Dann möchte ich gerne noch eine Sache sagen, weil die möglicherweise falsch ankommen könnte bei den Leuten, die sogenannte Server-Zertifikate verwenden. Ein Server-Zertifikat ist auch ein ganz hervorragender Mechanismus, der natürlich die Datensicherheit erhöht, aber auch den Datenschutz. Weil ein Server-Betreiber, der sich ein Server-Zertifikat besorgt, damit zeigt, er ist sensibel bezüglich der Inhaltsdaten, die letztlich zu dem Browser übermittelt werden. Sie werden nämlich verschlüsselt und können damit nicht mehr mitgelesen werden. Ein Server-Zertifikat nützt letztlich nur dem Anwender, also dem Browser, ja dem Kunden, der auf Webseiten rumsurft. Es nützt demjenigen, der die Informationen anbietet, vergleichsweise wenig.
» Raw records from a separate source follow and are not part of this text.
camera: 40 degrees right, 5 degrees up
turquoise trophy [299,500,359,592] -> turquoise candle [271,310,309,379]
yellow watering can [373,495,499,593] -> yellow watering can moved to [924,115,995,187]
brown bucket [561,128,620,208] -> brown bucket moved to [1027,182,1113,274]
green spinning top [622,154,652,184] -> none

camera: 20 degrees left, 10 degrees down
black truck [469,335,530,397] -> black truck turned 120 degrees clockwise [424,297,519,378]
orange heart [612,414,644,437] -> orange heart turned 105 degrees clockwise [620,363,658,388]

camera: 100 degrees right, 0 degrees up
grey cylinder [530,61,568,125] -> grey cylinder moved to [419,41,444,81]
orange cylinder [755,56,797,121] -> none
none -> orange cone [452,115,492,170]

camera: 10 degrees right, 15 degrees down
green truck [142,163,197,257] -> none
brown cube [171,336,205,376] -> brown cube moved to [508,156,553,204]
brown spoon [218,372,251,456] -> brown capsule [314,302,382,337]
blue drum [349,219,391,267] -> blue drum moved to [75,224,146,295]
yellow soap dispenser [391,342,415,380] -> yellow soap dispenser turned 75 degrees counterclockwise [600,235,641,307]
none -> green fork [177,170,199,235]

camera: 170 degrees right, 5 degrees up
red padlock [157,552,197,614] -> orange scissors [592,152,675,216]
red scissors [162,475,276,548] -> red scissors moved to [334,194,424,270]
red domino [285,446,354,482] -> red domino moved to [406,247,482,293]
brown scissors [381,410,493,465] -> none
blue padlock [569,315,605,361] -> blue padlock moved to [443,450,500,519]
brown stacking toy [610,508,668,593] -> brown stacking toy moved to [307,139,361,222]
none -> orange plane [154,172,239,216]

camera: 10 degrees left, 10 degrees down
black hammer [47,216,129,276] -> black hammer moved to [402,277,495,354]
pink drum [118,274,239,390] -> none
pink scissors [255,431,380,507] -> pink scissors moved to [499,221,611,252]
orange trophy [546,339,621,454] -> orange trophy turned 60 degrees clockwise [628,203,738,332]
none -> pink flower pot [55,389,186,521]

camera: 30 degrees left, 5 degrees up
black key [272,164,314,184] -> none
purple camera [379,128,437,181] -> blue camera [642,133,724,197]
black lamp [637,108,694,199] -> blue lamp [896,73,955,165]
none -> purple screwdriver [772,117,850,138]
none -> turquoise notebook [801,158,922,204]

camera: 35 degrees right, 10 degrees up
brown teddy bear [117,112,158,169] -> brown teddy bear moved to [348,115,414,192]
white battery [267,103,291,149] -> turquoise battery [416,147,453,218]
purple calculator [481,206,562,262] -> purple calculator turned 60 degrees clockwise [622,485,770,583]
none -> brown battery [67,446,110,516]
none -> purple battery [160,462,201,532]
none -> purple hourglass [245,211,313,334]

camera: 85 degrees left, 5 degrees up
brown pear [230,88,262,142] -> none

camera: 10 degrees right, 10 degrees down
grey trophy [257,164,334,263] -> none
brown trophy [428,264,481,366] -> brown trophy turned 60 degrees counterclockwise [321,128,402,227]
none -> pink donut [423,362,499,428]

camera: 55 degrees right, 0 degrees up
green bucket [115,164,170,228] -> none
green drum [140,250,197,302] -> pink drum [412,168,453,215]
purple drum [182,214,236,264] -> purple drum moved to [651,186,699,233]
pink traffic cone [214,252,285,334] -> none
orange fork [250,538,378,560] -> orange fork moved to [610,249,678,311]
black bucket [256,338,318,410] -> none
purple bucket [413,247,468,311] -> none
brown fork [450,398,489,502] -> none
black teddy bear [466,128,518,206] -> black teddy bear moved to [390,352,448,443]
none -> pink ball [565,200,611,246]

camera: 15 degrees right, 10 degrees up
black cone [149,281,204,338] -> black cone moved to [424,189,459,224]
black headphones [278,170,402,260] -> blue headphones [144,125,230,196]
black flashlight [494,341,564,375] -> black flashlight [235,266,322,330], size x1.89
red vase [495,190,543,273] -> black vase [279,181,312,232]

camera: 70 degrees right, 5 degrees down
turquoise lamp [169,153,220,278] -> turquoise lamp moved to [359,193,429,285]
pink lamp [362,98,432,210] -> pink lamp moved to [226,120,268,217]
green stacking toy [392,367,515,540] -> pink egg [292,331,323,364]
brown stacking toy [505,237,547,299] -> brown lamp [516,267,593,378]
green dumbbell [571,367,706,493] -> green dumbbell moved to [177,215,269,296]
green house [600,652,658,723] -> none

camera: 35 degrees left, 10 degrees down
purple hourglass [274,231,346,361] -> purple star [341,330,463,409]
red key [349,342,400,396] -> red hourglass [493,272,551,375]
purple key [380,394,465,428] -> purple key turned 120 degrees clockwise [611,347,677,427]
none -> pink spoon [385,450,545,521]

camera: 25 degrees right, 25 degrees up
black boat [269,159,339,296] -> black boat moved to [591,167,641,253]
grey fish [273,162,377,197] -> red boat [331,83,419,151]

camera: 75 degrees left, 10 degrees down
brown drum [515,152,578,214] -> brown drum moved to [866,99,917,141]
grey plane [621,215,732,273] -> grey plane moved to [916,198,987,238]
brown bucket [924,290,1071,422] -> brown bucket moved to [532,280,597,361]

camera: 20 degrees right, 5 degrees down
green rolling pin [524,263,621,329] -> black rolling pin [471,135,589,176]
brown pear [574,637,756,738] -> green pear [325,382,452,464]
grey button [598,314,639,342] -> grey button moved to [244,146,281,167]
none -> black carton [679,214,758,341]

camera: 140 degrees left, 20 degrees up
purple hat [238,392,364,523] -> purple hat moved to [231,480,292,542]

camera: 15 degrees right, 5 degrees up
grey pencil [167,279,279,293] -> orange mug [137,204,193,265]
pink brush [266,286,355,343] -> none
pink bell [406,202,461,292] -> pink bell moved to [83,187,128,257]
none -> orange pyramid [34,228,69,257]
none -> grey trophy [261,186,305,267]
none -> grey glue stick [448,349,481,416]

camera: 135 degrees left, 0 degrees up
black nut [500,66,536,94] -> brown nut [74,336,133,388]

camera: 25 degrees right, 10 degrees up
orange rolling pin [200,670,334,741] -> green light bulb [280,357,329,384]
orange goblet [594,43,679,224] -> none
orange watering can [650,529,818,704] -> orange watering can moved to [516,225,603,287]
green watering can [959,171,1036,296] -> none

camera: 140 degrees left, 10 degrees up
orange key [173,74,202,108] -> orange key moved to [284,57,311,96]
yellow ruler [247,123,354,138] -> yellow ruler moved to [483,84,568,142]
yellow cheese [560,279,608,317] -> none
Natürlich erhöht er die Reputation seines Dienstes damit, weil einfach die Verletzlichkeit sinkt, aber es ist ganz sicher kein Mechanismus, mit dem man den Datenschutz in irgendeiner Weise aushebeln würde. Das möchte ich gern noch der Vollständigkeit halber an dieser Stelle gesagt haben, damit da keine Mißverständnisse aufkommen. Anders für die Client-Zertifikate, da sehe ich ehrlich gesagt heute keinen Grund, warum man da Geld ausgeben soll als ein Kunde. Würde ich nie tun. Ich wüßte gar nicht, was ich damit tun sollte.

Stefan Krempl:
Was ist ein Client-Zertifikat?

Hannes Federrath:
Ein Client-Zertifikat ist genau das Ding, das Sie am Ende auf Ihrem Rechner drauf haben, womit Sie eine digitale Signatur leisten können. Der Signaturprozess benötigt ja, wie wir gelernt haben, ein Zertifikat, worin die Echtheit des Schlüssels bestätigt wird, mit dem geprüft werden kann, ob die Nachricht von mir stammt. Das ist das Client-Zertifikat und dieses Client-Zertifikat kostet, nach allem was ich weiß, Geld und nützt mir aber, nach zumindest aktuellem Stand der Technik und der Anwendungen, die wir nutzen können, noch überhaupt nichts.